We’re all having trouble filling openings, so if you haven’t yet, perhaps a good strategy to consider would be to focus on recruiting older workers.

5 Reasons to Hire Older Workers

The fastest-growing segment of the American workforce is employees age 65 and older.  

Wow, right? And you thought we’d say millennials. 

So, why is this happening?  

Well, among other things, we’re all living longer and more workers are delaying claiming Social Security benefits to maximize payouts. It’s no surprise. No one, after all, wants to burn through their retirement savings early. 

Will Temby
Will Temby

McDonald’s recognized the trend when it announced a partnership with AARP and AARP Foundation to hire people 50 and older to help fill the chain’s 250,000 summer openings. 

We’re all having trouble filling openings, so if you haven’t yet, perhaps a good strategy to consider would be to focus on recruiting older workers. 

There are several misconceptions about older workers and the attributes they bring to the workplace. Older workers can bring management skills, leadership skills, communication skills, empathy — qualities that keep developing as we age. 

Below are five reasons why hiring older workers can help you maintain a reliable, dedicated workforce and provide a significant cost savings for both the short- and long-term. 

  1. Punctuality seems to be a given for older workers. Most of them look forward to going to work each day, so they’re likely to arrive on time and be ready to work.
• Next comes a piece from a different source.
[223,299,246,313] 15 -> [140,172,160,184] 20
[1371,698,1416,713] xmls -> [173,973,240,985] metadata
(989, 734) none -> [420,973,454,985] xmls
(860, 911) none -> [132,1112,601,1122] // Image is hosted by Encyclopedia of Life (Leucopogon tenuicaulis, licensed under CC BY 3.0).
  2. Older workers tend to be detail-oriented, focused and attentive — adding an intangible value that rubs off on all employees and can save you money. Age diversity, we should note, improves organizational performance. Studies have found that the productivity of both older and younger workers is higher in companies with mixed-age work teams.
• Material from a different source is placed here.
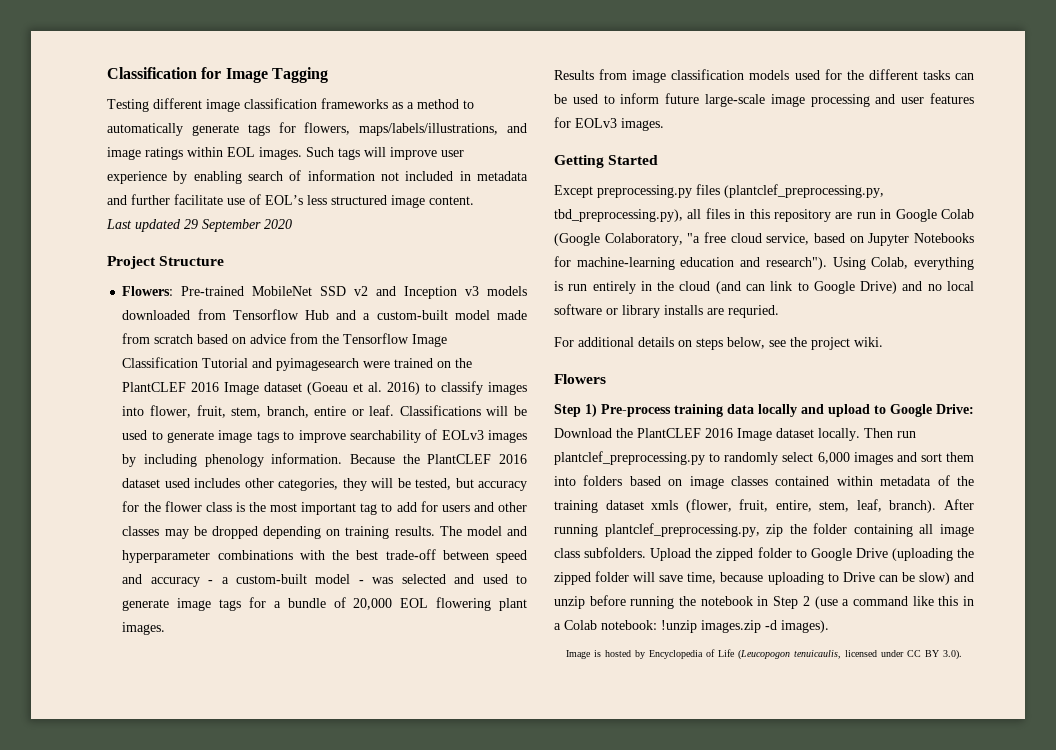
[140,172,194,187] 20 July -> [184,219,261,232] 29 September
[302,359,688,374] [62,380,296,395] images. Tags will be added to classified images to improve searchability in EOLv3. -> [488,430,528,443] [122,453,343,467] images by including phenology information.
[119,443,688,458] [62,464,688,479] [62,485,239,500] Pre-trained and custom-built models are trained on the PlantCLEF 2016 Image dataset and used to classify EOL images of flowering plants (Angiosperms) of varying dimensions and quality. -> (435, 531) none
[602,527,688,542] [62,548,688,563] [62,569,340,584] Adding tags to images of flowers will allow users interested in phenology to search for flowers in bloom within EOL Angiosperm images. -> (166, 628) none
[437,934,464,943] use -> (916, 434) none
  3. They are good listeners and, as such, easier to train. They also have honed those critical-thinking skills that can help them make solid decisions in a timely fashion without hand-holding and second-guessing.

  4. Speaking of training, we all know how expensive it is to screen, hire and train employees. But how often do employees leave for a shiny, higher-paying new position at the drop of the hat? That’s far less common among older workers.

  5. They bring maturity thanks to years of work experience and get less rattled when problems occur. You want your employees to be poised and self-assured, right?